Matt did not answer at her knock or yell Come in! as he usually did. Instead, a very careful voice which she hardly recognized said, 'Who is it?' very quietly from the other side.

'Susie Norton, Mr Burke.'

He opened the door and she felt real shock at the change in him. He looked old and haggard. A moment after that, she saw that he was wearing a heavy gold crucifix. There was something so strange and ludicrous about that ornate five-and-dime corpus lying against his checked flannel shirt that she almost laughed - but didn't.

'Come in. Where's Ben?'

She told him and his face grew long. 'So Floyd Tibbits of all people decides to play wronged lover, is that it? Well, it couldn't have happened at a more inopportune time. Mike Ryerson was brought back from Portland late this afternoon for burial preparations at Foreman's. And I suppose our trip up to the Marsten House will have to be put off - '

'What trip? What's this about Mike?'

'Would you like coffee?' he asked absently.

'No. I want to find out what's going on. Ben said you know.'

'That,' he said, 'is a very tall order. Easy for Ben to say I'm to tell you everything. Harder to do. But I will try.'

'What - '

He held up one hand. 'One thing first, Susan. You and your mother went down to the new shop the other day.' Susan's brow furrowed. 'Sure. Why?'

'Can you give me your impressions of the place, and more specifically, of the man who runs it?'

'Mr Straker?'

'Yes.'

'Well, he's quite charming,' she said. 'Courtly might be an even better word. He complimented Glynis Mayberry on her dress and she blushed like a schoolgirl. And asked Mrs Boddin about the bandage on her arm she spilled some hot fat on it, you know. He gave her a recipe for a poultice. Wrote it right down. And when Mabel came in . . .' She laughed a bit at the memory.

'Yes?'

'He got her a chair,' Susan said. 'Not a chair, actually, but a chair. More like a throne. A great carved mahogany thing. He brought it out of the back room all by himself, smiling and chatting with the other ladies all the time. But it must have weighed at least three hundred pounds.
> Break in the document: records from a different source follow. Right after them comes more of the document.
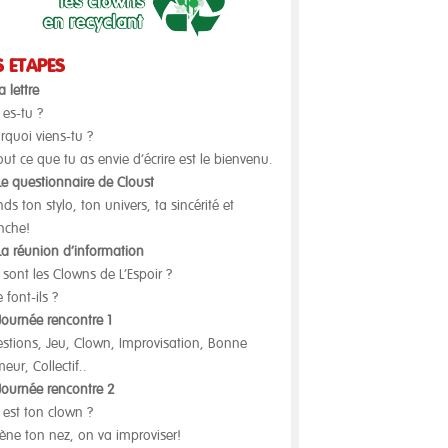
S ÉTAPES
a lettre
 es-tu ?
rquoi viens-tu ?
tout ce que tu as envie d’écrire est le bienvenu.
Le questionnaire de Cloust
nds ton stylo, ton univers, ta sincérité et
nche!
La réunion d’information
 sont les Clowns de L’Espoir ?
 font-ils ?
Journée rencontre 1
stions, Jeu, Clown, Improvisation, Bonne
eur, Collectif..
Journée rencontre 2
 est ton clown ?
ne ton nez, on va improviser!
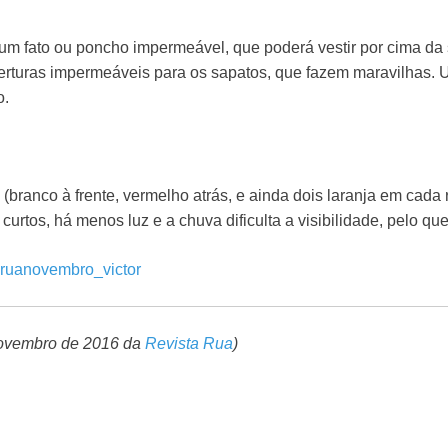
um fato ou poncho impermeável, que poderá vestir por cima da 
oberturas impermeáveis para os sapatos, que fazem maravilhas.
o.
s (branco à frente, vermelho atrás, e ainda dois laranja em cada
curtos, há menos luz e a chuva dificulta a visibilidade, pelo q
 novembro de 2016 da
Revista Rua
)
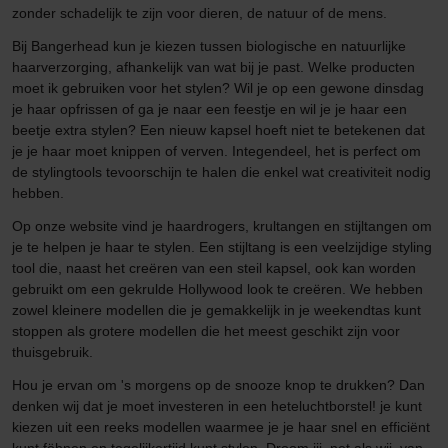
zonder schadelijk te zijn voor dieren, de natuur of de mens.
Bij Bangerhead kun je kiezen tussen biologische en natuurlijke
haarverzorging, afhankelijk van wat bij je past. Welke producten
moet ik gebruiken voor het stylen? Wil je op een gewone dinsdag
je haar opfrissen of ga je naar een feestje en wil je je haar een
beetje extra stylen? Een nieuw kapsel hoeft niet te betekenen dat
je je haar moet knippen of verven. Integendeel, het is perfect om
de stylingtools tevoorschijn te halen die enkel wat creativiteit nodig
hebben.
Op onze website vind je haardrogers, krultangen en stijltangen om
je te helpen je haar te stylen. Een stijltang is een veelzijdige styling
tool die, naast het creëren van een steil kapsel, ook kan worden
gebruikt om een gekrulde Hollywood look te creëren. We hebben
zowel kleinere modellen die je gemakkelijk in je weekendtas kunt
stoppen als grotere modellen die het meest geschikt zijn voor
thuisgebruik.
Hou je ervan om 's morgens op de snooze knop te drukken? Dan
denken wij dat je moet investeren in een heteluchtborstel! je kunt
kiezen uit een reeks modellen waarmee je je haar snel en efficiënt
kunt föhnen en tegelijkertijd kunt stylen. Droom jij, net als wij, van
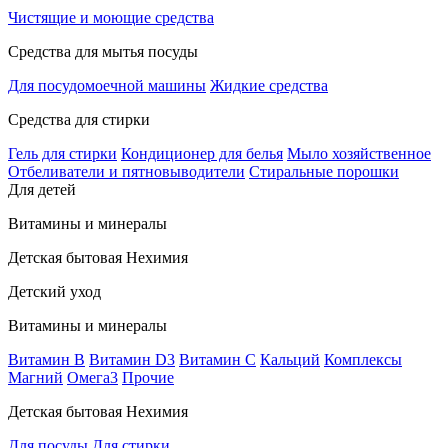
Чистящие и моющие средства
Средства для мытья посуды
Для посудомоечной машины
Жидкие средства
Средства для стирки
Гель для стирки
Кондиционер для белья
Мыло хозяйственное
Отбеливатели и пятновыводители
Стиральные порошки
Для детей
Витамины и минералы
Детская бытовая Нехимия
Детский уход
Витамины и минералы
Витамин В
Витамин D3
Витамин С
Кальций
Комплексы
Магний
Омега3
Прочие
Детская бытовая Нехимия
Для посуды
Для стирки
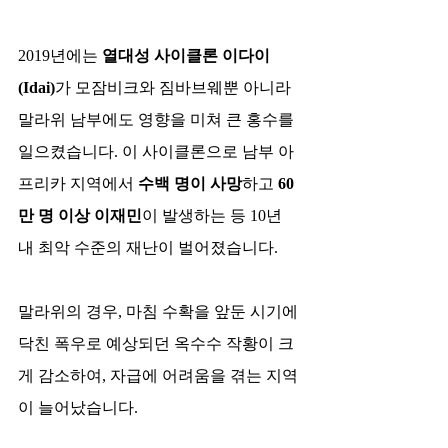
2019년에는 
열대성 사이클론 이다이
(Idai)
가 모잠비크와 짐바브웨뿐 아니라 
말라위 남부에도 영향을 미쳐 큰 홍수를 
일으켰습니다. 이 사이클론으로 남부 아
프리카 지역에서 
수백 명이 사망
하고 
60
만 명 이상 이재민
이 발생하는 등 10년 
내 최악 수준의 재난이 벌어졌습니다.​
말라위의 경우, 마침 수확을 앞둔 시기에 
닥친 폭우로 예상되던 옥수수 작황이 크
게 감소하여, 자급에 어려움을 겪는 지역
이 늘어났습니다.​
He plonked it down in the middle of the floor and escorted Mabel to it. Took her arm, you know. And she was giggling. If you've seen Mabel giggling, you've seen everything. And he served coffee. Very strong but very good.'

'Did you like him?' Matt asked, watching her closely.

'This is all a part of it, isn't it?' she asked.

'It might be, yes.'

'All right, then. I'll give you a woman's reaction. I did and I didn't. I was attracted to him in a mildly sexual way, I guess. Older man, very urbane, very charming, very courtly. You know looking at him that he could order from a French menu and know what wine would go with what, not just red or white but the year and even the vineyard. Very definitely not the run of fellow you see around here. But not effeminate in the least. Lithe, like a dancer. And of course there's something attractive about a man who is so unabashedly bald.' She smiled a little defensively, knowing there was color in her cheeks, wondering if she had said more than she intended.

'But then you didn't,' Matt said.

She shrugged. 'That's harder to put my finger on. I think . . . I think I sensed a certain contempt under the surface. A cynicism. As if he were playing a certain part, and playing it well, but as if he knew he wouldn't have to pull out all the stops to fool us. A touch of condescension.' She looked at him uncertainly. 'And there seemed to be something a little bit cruel about him. I don't really know why.'

'Did anyone buy anything?'  

'Not much, but he didn't seem to mind. Mom bought a little knickknack shelf from Yugoslavia ' and that Mrs Petrie bought a lovely little drop-leaf table, but that was all I saw. He didn't seem to mind. Just urged people to tell their friends he was open, to come back by and not be strangers. Very Old World charming.'

'And do you think people were charmed?'

'By and large, yes,' Susan said, mentally comparing her mother's enthusiastic impression of R. T. Straker to her immediate dislike of Ben.